Scots Pine takedown and selected lateral reduction
An existing client contacted us earlier in the year following some storm damage to a scots pine, one of two growing together in the far right corner of the garden, overhanging three properties. Part of the top of the nearer tree had snapped out and had damaged fences below, and partly ended up in his neighbor’s decked seating area.
Upon inspection I recommended that the trees be removed due to the size of the torn out section likely to lead to decay on the main stem of the first tree and the furthest one had a couple of defects including a large hazard beam, plus the trees had grown together and managing one without the other was not a sensible option.

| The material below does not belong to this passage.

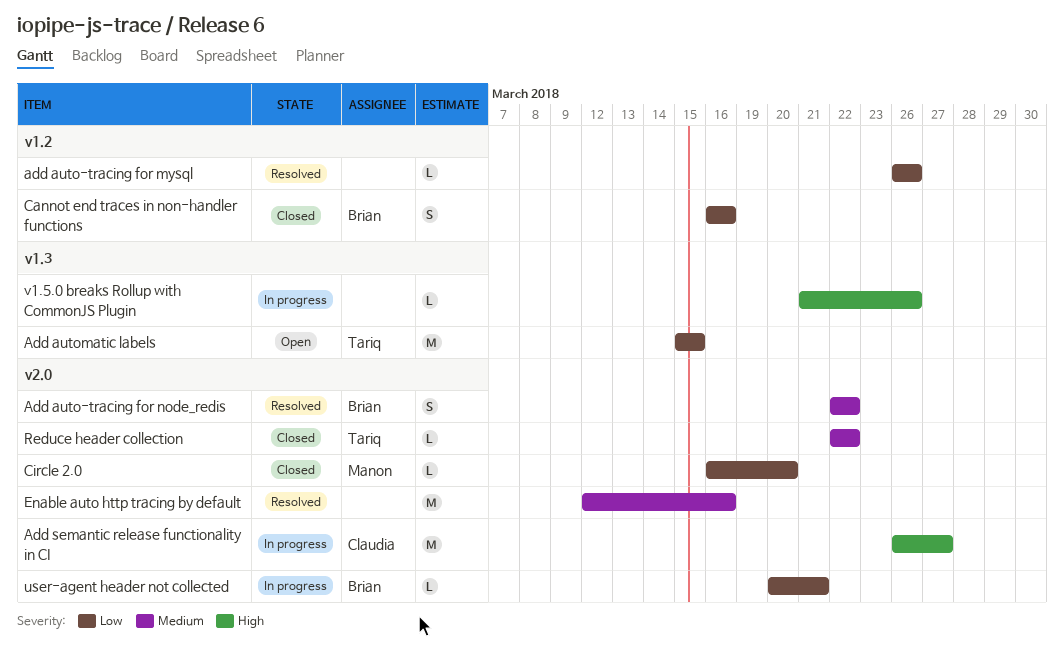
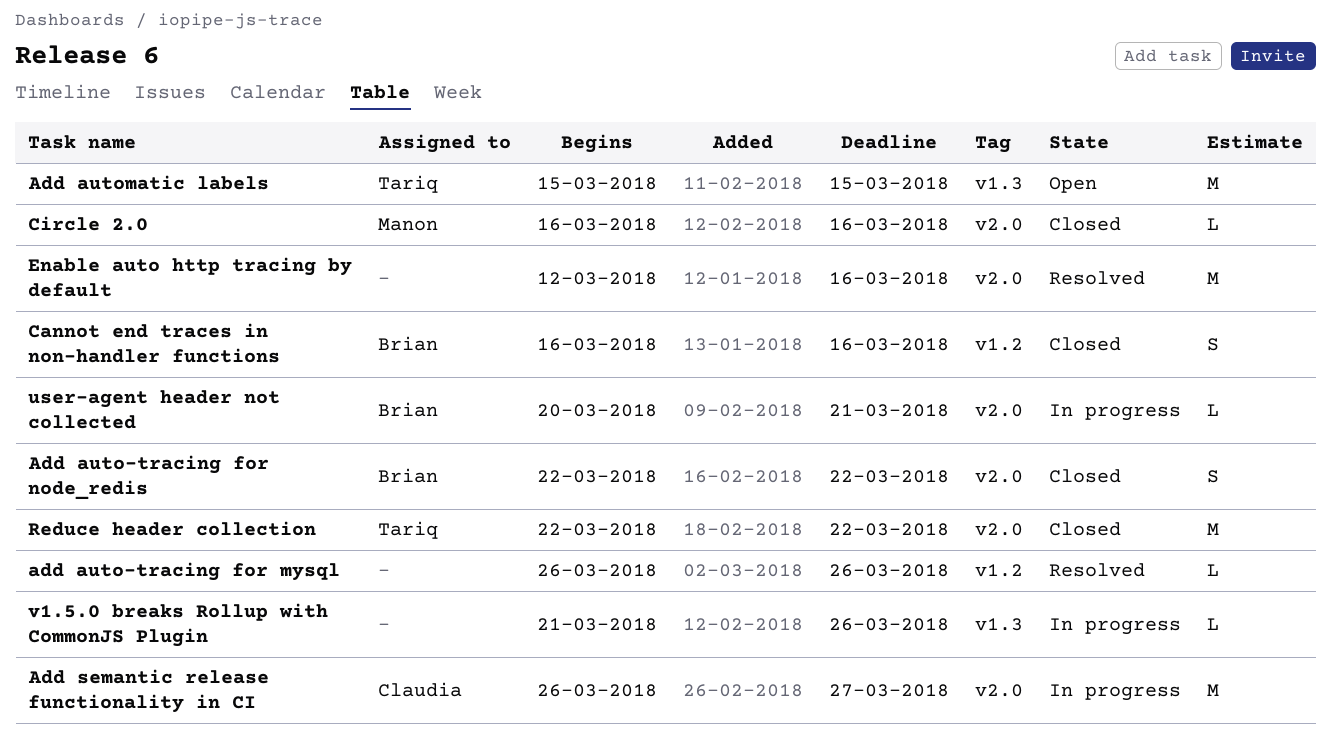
Add auto-tracing for node_redis, status: Resolved -> Closed
Circle 2.0, due: Mar 20 -> Mar 16
Reduce header collection, estimate: L -> M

Since the trees were covered by a group Tree Preservation Order I completed the application forms and submitted them, we got approval for the works several weeks later. At this time I also considered the best way to complete the work, in terms of safety and efficiency. Provided that taller tree was safe to climb this would offer high anchor points and a sensible drop zone for the branch material. Larger stem wood could be rigged and then free falled as a cushion developed. MEWP access was poor, limiting the size of the machine we could deploy, making a safe position away from the base of the trees a non starter. This would have meant micro size sections being cut and dropped.
On the day set for the job I arrived early and completed the SSRA document and later briefed the crew on the main points as well as the check list from the rigging research. We had a set of green weight log tables to refer to. I set a throwline high in the first tree, which was pull tested from a safe distance, and then set up an access SRT system it was slightly overhanging in free space and it allowed a large amount of base ivy to be bypassed. This left us with a rescue line in the tree at all times through the day.
The rigging set up consisted of our GRCS initially set up with a 16mm tuefelberger Sirius line which was run later in parallel to a 14mm English braids rigging line, this allowed more efficiency rigging the furthers part of the second tree, as the lines had to be hauled back after each lower, and some of the cutting positions were extreme.